[Source texts of formatted documents]

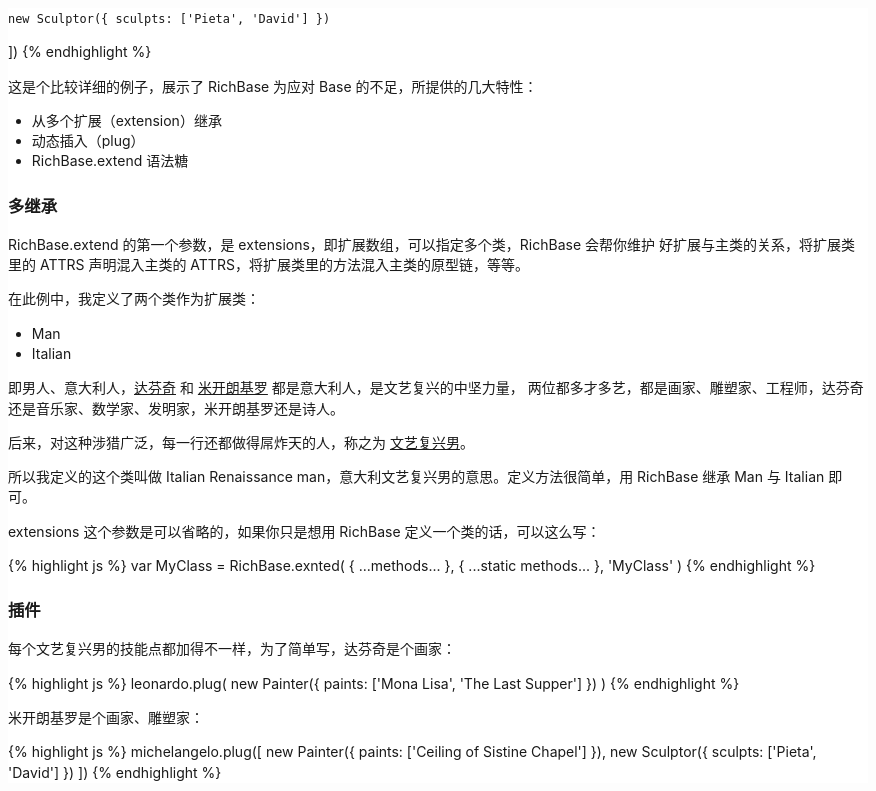     new Sculptor({ sculpts: ['Pieta', 'David'] })
])
{% endhighlight %}

这是个比较详细的例子，展示了 RichBase 为应对 Base 的不足，所提供的几大特性：

- 从多个扩展（extension）继承
- 动态插入（plug）
- RichBase.extend 语法糖

### 多继承

RichBase.extend 的第一个参数，是 extensions，即扩展数组，可以指定多个类，RichBase 会帮你维护
好扩展与主类的关系，将扩展类里的 ATTRS 声明混入主类的 ATTRS，将扩展类里的方法混入主类的原型链，等等。

在此例中，我定义了两个类作为扩展类：

- Man
- Italian

即男人、意大利人，[达芬奇](http://en.wikipedia.org/wiki/Leonardo_da_Vinci) 和
[米开朗基罗](http://en.wikipedia.org/wiki/Michelangelo) 都是意大利人，是文艺复兴的中坚力量，
两位都多才多艺，都是画家、雕塑家、工程师，达芬奇还是音乐家、数学家、发明家，米开朗基罗还是诗人。

后来，对这种涉猎广泛，每一行还都做得屌炸天的人，称之为 [文艺复兴男](http://en.wikipedia.org/wiki/Renaissance_Man)。

所以我定义的这个类叫做 Italian Renaissance man，意大利文艺复兴男的意思。定义方法很简单，用
RichBase 继承 Man 与 Italian 即可。

extensions 这个参数是可以省略的，如果你只是想用 RichBase 定义一个类的话，可以这么写：

{% highlight js %}
var MyClass = RichBase.exnted(
    { ...methods... },
    { ...static methods... },
    'MyClass'
)
{% endhighlight %}

### 插件

每个文艺复兴男的技能点都加得不一样，为了简单写，达芬奇是个画家：

{% highlight js %}
leonardo.plug(
    new Painter({ paints: ['Mona Lisa', 'The Last Supper'] })
)
{% endhighlight %}

米开朗基罗是个画家、雕塑家：

{% highlight js %}
michelangelo.plug([
    new Painter({ paints: ['Ceiling of Sistine Chapel'] }),
    new Sculptor({ sculpts: ['Pieta', 'David'] })
])
{% endhighlight %}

PROMPT - Please find every line in the records that contains the word "plug", and copy it out.

SOLVED EXERCISE -
- 动态插入（plug）
leonardo.plug(
michelangelo.plug([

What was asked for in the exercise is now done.